Bashar al-Assad lost his legitimacy long ago, and has lost his power, Kerry said.
The meeting came ahead of an important meeting of the Syrian National Coalition on Saturday in Istanbul, Turkey where the umbrella opposition group is to elect a prime minister and government to run parts of Syria seized from Assad's control.
The opposition - which initially pledged a boycott - participated in the 11-nation meeting on Thursday after the US and Britain promised specific offers of help.
In Paris, as part of a European tour on Wednesday, Kerry made it clear Washington was ready to step up its support for the opposition.
"We are examining and developing ways to accelerate the political transition that the Syrian people seek and deserve, and that is what we will be discussing in Rome," Kerry said.
Meanwhile, a senior UN official has told the Security Council that the total number of Syrian refugees is likely to pass one million in less than a month.
Antonio Guterres, the UN High Commissioner for Refugees, said the UN agency as of Tuesday had registered 936,000 Syrians across the Middle East and North Africa, nearly 30 times as many people as April last year.

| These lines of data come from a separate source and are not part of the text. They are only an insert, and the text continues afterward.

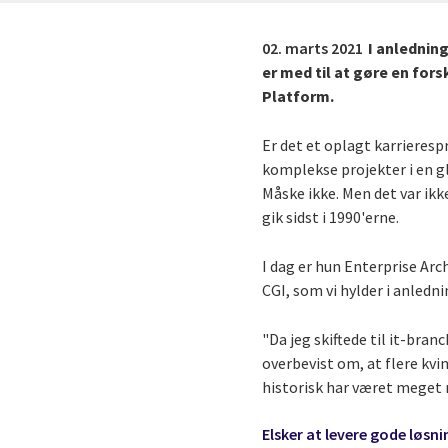
02. marts 2021
I anlednin
er med til at gøre en for
Platform.
Er det et oplagt karrieresp
komplekse projekter i en 
Måske ikke. Men det var ik
gik sidst i 1990'erne.
I dag er hun Enterprise Arc
CGI, som vi hylder i anled
"Da jeg skiftede til it-bran
overbevist om, at flere kv
historisk har været meget 
Elsker at levere gode løsni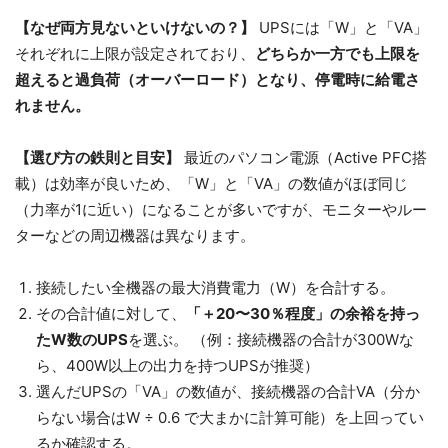
【なぜ両方見ないといけないの？】
UPSには「W」と「VA」
それぞれに上限が設定されており、
どちらか一方でも上限を
超えると過負荷（オーバーロード）となり、停電時に給電さ
れません。
【選び方の鉄則と目安】
最近のパソコン電源（Active PFC搭
載）は効率が良いため、「W」と「VA」の数値がほぼ同じ
（力率が1に近い）になることが多いですが、モニターやルー
ターなどの周辺機器は異なります。
接続したい全機器の最大消費電力（W）を合計する。
その合計値に対して、
「＋20〜30％程度」の余裕を持っ
たW数のUPS
を選ぶ。 （例：接続機器の合計が300Wな
ら、400W以上の出力を持つUPSが推奨）
選んだUPSの「VA」の数値が、接続機器の合計VA（分か
らない場合はW ÷ 0.6 で大まかに計算可能）を上回ってい
るか確認する。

The UN humanitarian chief has said that the growing number of Syrians fleeing the country's conflict is outstripping the international community's ability to help.
Valerie Amos told reporters after briefing the Security Council that "this is a crisis that is completely stretching our capacity".
She said she was extremely concerned about the rising cost, noting that the UN had received only $200m of the more than $1.5bn pledged for Syria at a January 30 donor's conference in Kuwait.
The $1.5bn was supposed to cover humanitarian needs in Syria for six months but that projection from the end of the year is already out of date, she added.